(課題内容):
急性骨髄性白血病についての文章から、「急性骨髄性白血病では、骨髄で」を含む語句で始まり「ている、と考えられています。」で終わる部分を、一字も変えずに書き写しなさい。

(提示文):
□ □ □ □ □ □ □

国内で罹患者が最も多いのは「急性骨髄性白血病」で、白血病全体の約6割を占め、成人の白血病では最も多いタイプです。
急性骨髄性白血病(AML=Acute Myeloid Leukemia)は、どの年齢層でも見られますが、時には、別の癌の治療で行った化学療法や放射線療法により、急性骨髄性白血病になる事があります。
急性骨髄性白血病は、加齢と共に患者数が増加し、国内では毎年約5500人が新たに急性骨髄性白血病と診断されています。そのうちFLT3遺伝子変異陽性の患者は約2100人で、そのうち再発または難治性は更に限定される希少疾病です。
急性骨髄性白血病では、骨髄で作られる未熟な白血球が、本来なら好中球→好塩基球→好酸球→単球に成長する細胞が、癌化し骨髄に蓄積して、短期間で正常な血球を作る細胞を破壊する事で発症します。
白血病細胞は血流に乗って他の臓器に運ばれ、頭痛、嘔吐、視力障害、聴力障害、顔の筋肉の異常(白血病性髄膜炎)を引き起こし、時に脳と脊髄を覆う組織(髄膜)に広がる事があります。
〔引用元:MSD(株)マニュアル家庭版:血液の病気/白血病/急性骨髄性白血病(AML、急性骨髄芽球性白血病、急性骨髄単球性白血病、急性骨髄球性白血病)より〕
急性骨髄性白血病の発症原因については、サブタイプの1つである「急性前骨髄性白血病」に於いて、前骨髄球(成熟した好中球へと成長する初期段階の細胞=分化能力が低下した骨髄球)が染色体変異を起こし、これらの未熟な細胞が蓄積される事ですが、異常となる起因の一因が遺伝子変異で、同定された遺伝子は、KIT、FLT3、NPM1、CEBPA、RAS、WT1、BAALC、ERG、MN1、DNMT、TET2、IDH、ASXL1、PTPN11、CBL及びAXLで、これらが複雑に絡み合って、腫瘍細胞の増殖、癌細胞DNAの分裂速度、薬剤耐性、非治療反応や再発に関わっている、と考えられています。
〔引用元:MSD(株)マニュアル家庭版:血液の病気/白血病/急性骨髄性白血病、2017米国医学図書館/国立衛生研究所 https://www.ncbi.nlm.nih.gov/pmc/articles/PMC5767295/〕
急性骨髄性白血病は、治療をしない場合、一般に診断後数週間から数カ月で死に至ります。

□ □ □ □ □ □ □

(与えられた情報):
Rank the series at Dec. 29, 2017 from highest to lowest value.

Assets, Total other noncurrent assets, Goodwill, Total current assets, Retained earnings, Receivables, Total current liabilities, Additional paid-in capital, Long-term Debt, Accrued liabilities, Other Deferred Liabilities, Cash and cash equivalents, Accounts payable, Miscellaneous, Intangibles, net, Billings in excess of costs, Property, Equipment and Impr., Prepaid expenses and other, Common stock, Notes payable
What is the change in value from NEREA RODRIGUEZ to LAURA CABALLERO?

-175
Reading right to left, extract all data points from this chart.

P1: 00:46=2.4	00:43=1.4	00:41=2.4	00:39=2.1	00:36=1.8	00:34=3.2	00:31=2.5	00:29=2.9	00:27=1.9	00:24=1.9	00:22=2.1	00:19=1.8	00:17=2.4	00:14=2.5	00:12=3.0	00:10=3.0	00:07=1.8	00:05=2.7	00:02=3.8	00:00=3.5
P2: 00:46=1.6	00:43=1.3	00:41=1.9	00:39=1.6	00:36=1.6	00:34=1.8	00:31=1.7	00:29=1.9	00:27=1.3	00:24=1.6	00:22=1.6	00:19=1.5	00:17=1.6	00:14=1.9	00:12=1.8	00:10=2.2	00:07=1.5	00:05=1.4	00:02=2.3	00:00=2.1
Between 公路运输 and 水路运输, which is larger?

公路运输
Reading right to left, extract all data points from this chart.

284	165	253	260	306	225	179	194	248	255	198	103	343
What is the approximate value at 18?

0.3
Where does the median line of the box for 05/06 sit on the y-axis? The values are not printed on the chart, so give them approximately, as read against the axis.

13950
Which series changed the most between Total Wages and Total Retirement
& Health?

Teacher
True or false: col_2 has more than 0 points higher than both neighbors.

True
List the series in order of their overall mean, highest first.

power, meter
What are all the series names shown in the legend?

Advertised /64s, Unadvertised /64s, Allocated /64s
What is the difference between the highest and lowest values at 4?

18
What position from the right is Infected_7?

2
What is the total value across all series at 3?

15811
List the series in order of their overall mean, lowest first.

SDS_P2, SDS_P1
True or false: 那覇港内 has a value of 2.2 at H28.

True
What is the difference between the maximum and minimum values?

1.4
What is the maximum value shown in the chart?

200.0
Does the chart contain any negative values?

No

□ □ □ □ □ □ □

(問題の解答):
急性骨髄性白血病では、骨髄で作られる未熟な白血球が、本来なら好中球→好塩基球→好酸球→単球に成長する細胞が、癌化し骨髄に蓄積して、短期間で正常な血球を作る細胞を破壊する事で発症します。
白血病細胞は血流に乗って他の臓器に運ばれ、頭痛、嘔吐、視力障害、聴力障害、顔の筋肉の異常(白血病性髄膜炎)を引き起こし、時に脳と脊髄を覆う組織(髄膜)に広がる事があります。
〔引用元:MSD(株)マニュアル家庭版:血液の病気/白血病/急性骨髄性白血病(AML、急性骨髄芽球性白血病、急性骨髄単球性白血病、急性骨髄球性白血病)より〕
急性骨髄性白血病の発症原因については、サブタイプの1つである「急性前骨髄性白血病」に於いて、前骨髄球(成熟した好中球へと成長する初期段階の細胞=分化能力が低下した骨髄球)が染色体変異を起こし、これらの未熟な細胞が蓄積される事ですが、異常となる起因の一因が遺伝子変異で、同定された遺伝子は、KIT、FLT3、NPM1、CEBPA、RAS、WT1、BAALC、ERG、MN1、DNMT、TET2、IDH、ASXL1、PTPN11、CBL及びAXLで、これらが複雑に絡み合って、腫瘍細胞の増殖、癌細胞DNAの分裂速度、薬剤耐性、非治療反応や再発に関わっている、と考えられています。